18 Oktober 2009

Cerita Tukang Tambal Ban



Kemarin (15 Okt 2009) ban motor saya bocor dicium paku, lalu saya perbaiki di tukang tambal ban dekat kantor. Saya pernah menemukan sebuah kata mutiara : Berhemat-hematlah dalam hal ekonomi, tapi jangan berhemat dalam hal pendidikan.” Saya menemukan wujud kata mutiara itu dalam diri si abang tukang tambal ban.

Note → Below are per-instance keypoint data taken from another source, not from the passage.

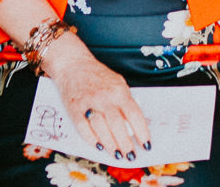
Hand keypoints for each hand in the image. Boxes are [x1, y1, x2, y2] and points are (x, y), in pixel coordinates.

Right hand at [38, 35, 150, 162]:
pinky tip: (98, 146)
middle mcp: (104, 97)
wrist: (73, 63)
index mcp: (118, 91)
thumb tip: (134, 125)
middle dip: (126, 144)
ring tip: (117, 155)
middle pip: (118, 125)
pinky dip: (91, 139)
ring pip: (101, 128)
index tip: (146, 145)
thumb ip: (125, 101)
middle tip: (131, 156)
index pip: (134, 114)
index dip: (142, 132)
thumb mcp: (117, 83)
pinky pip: (83, 127)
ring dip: (110, 144)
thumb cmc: (97, 75)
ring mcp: (88, 103)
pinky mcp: (74, 108)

Sambil bekerja si abang bercerita bahwa anaknya yang berumur 4 tahun sekolah di TK A Regina Pacis Bogor. Iurannya Rp 250.000 sebulan. Jadwal sekolah dari hari Senin sampai Jumat. Hari Sabtu ada extra kulikuler melukis. Untuk bisa sekolah di TK A Regina Pacis harus melewati tes wawancara.

Pertanyaan yang mungkin diajukan seputar adalah hal-hal yang sederhana misalnya: Siapa namamu? Di mana rumahmu? Siapa nama ayahmu? Dan sebagainya.

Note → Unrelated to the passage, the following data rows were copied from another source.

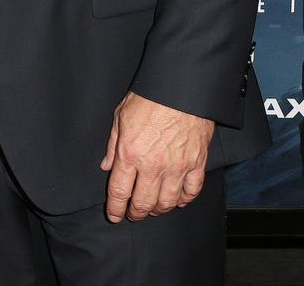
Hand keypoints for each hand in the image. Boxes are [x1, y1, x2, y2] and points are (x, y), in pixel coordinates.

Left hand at [100, 91, 213, 222]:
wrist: (180, 87)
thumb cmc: (149, 97)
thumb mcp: (120, 116)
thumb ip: (113, 144)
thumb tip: (106, 165)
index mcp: (129, 153)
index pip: (119, 191)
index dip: (115, 208)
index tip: (115, 215)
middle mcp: (152, 166)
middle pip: (143, 203)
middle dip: (136, 213)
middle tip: (133, 214)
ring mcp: (176, 167)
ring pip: (167, 203)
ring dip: (158, 209)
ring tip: (153, 208)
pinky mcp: (196, 164)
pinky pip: (191, 192)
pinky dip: (184, 200)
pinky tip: (178, 200)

Kata si abang lebih lanjut, sekolah tersebut menyediakan subsidi silang. Iuran sekolah setiap anak berbeda berdasarkan slip gaji yang diserahkan oleh orangtua mereka. Setiap pagi ia mengantar jemput anaknya ke sekolah. Beliau bilang :”Kita harus tahu setiap inchi perkembangan anak kita.”


Di lain kesempatan saya juga pernah melihat banyak anak putus sekolah. Rumahnya bagus, ada tv, DVD, tape, pokoknya peralatan elektroniknya lengkap . Hanya saja pendidikan anak tersebut menurut orangtuanya belum menjadi prioritas.

Ban motor saya sudah selesai ditambal, saya takjub atas perjuangan tukang tambal ban ini dalam menyekolahkan anaknya. Gerimis mulai turun, seperti jarum-jarum kecil yang terjun bebas dari langit.